(Page images and extracted text)
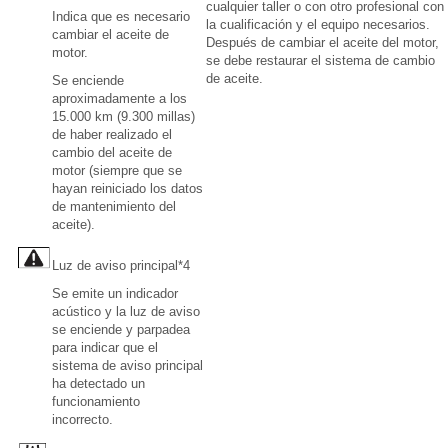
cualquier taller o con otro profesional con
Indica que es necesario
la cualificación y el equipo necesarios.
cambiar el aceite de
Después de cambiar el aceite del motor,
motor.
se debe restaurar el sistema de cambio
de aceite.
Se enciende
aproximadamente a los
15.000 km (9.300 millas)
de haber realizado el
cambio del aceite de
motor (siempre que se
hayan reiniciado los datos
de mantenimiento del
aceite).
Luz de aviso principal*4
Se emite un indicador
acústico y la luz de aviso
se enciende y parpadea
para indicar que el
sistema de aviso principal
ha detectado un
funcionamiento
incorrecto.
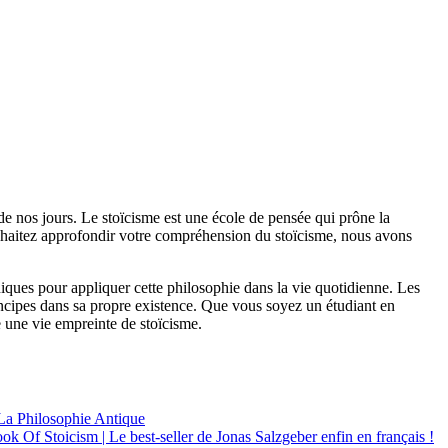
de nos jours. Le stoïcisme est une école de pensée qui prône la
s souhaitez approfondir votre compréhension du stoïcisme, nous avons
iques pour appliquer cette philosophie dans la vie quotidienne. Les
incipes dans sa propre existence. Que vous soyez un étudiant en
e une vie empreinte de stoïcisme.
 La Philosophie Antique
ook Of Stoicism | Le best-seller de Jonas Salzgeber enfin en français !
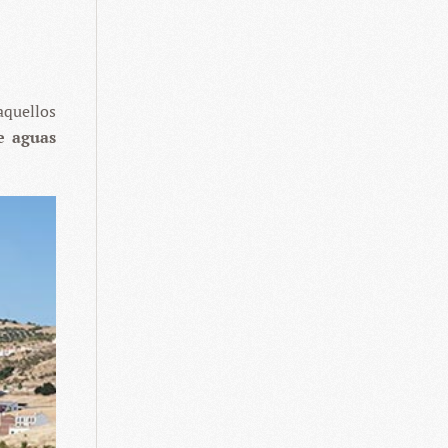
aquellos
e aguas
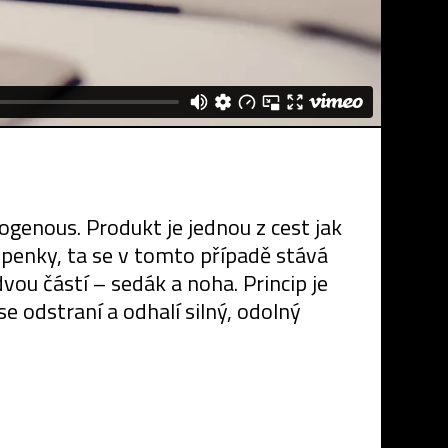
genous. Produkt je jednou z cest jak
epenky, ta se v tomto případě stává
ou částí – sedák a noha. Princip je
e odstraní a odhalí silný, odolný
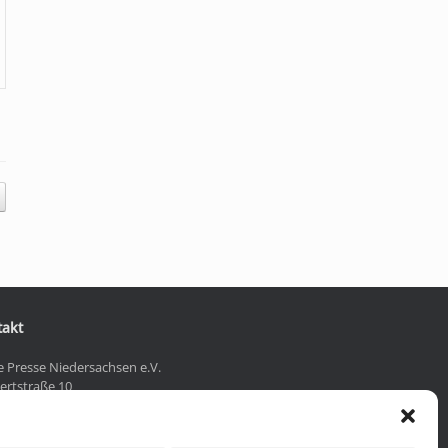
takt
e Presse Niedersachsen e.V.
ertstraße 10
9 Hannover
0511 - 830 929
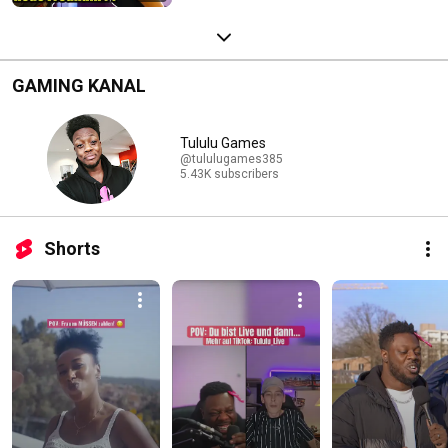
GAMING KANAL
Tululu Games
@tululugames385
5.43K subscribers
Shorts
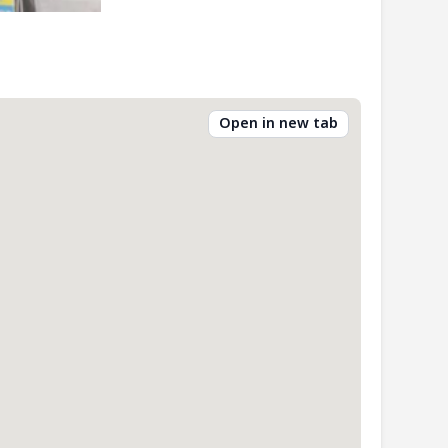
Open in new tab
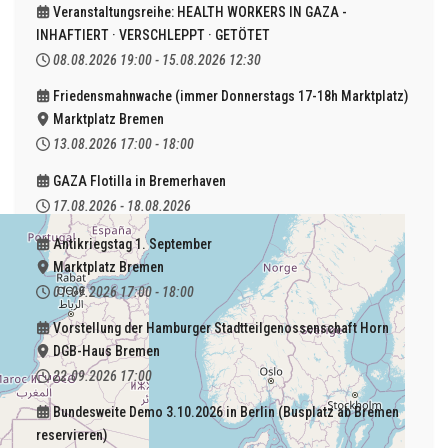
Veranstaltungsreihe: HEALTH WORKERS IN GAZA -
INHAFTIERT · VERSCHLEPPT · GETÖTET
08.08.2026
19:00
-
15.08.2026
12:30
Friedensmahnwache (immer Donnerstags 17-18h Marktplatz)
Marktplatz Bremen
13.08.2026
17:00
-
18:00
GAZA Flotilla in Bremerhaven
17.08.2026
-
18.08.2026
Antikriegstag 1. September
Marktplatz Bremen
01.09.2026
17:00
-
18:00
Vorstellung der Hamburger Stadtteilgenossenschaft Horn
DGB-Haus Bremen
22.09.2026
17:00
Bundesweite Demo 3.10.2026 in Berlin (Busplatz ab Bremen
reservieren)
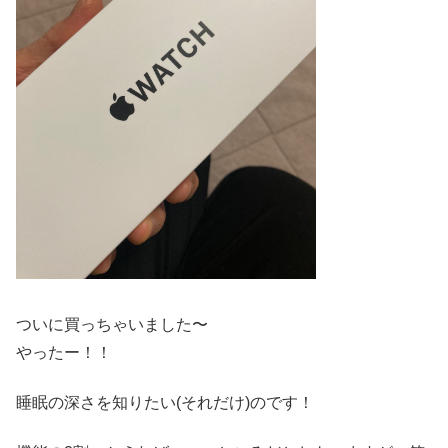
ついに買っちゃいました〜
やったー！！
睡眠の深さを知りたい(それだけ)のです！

Task:
Gather up the lines containing the word "cambiar" from these records and copy them.

Exercise response:
cambiar el aceite de
Después de cambiar el aceite del motor,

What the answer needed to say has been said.